### Instruction
Look through the data below. Show each line where the string "companies" occurs.

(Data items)

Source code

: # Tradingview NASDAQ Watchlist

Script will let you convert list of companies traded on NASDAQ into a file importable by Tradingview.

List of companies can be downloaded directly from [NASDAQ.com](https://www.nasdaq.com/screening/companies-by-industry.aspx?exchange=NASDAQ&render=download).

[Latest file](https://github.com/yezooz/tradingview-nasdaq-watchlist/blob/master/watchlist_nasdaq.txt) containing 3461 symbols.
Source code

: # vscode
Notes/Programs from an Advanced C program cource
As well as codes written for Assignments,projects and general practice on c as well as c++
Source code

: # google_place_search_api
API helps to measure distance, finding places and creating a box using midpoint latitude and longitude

### Solution for this exercise
Script will let you convert list of companies traded on NASDAQ into a file importable by Tradingview.
List of companies can be downloaded directly from [NASDAQ.com](https://www.nasdaq.com/screening/companies-by-industry.aspx?exchange=NASDAQ&render=download).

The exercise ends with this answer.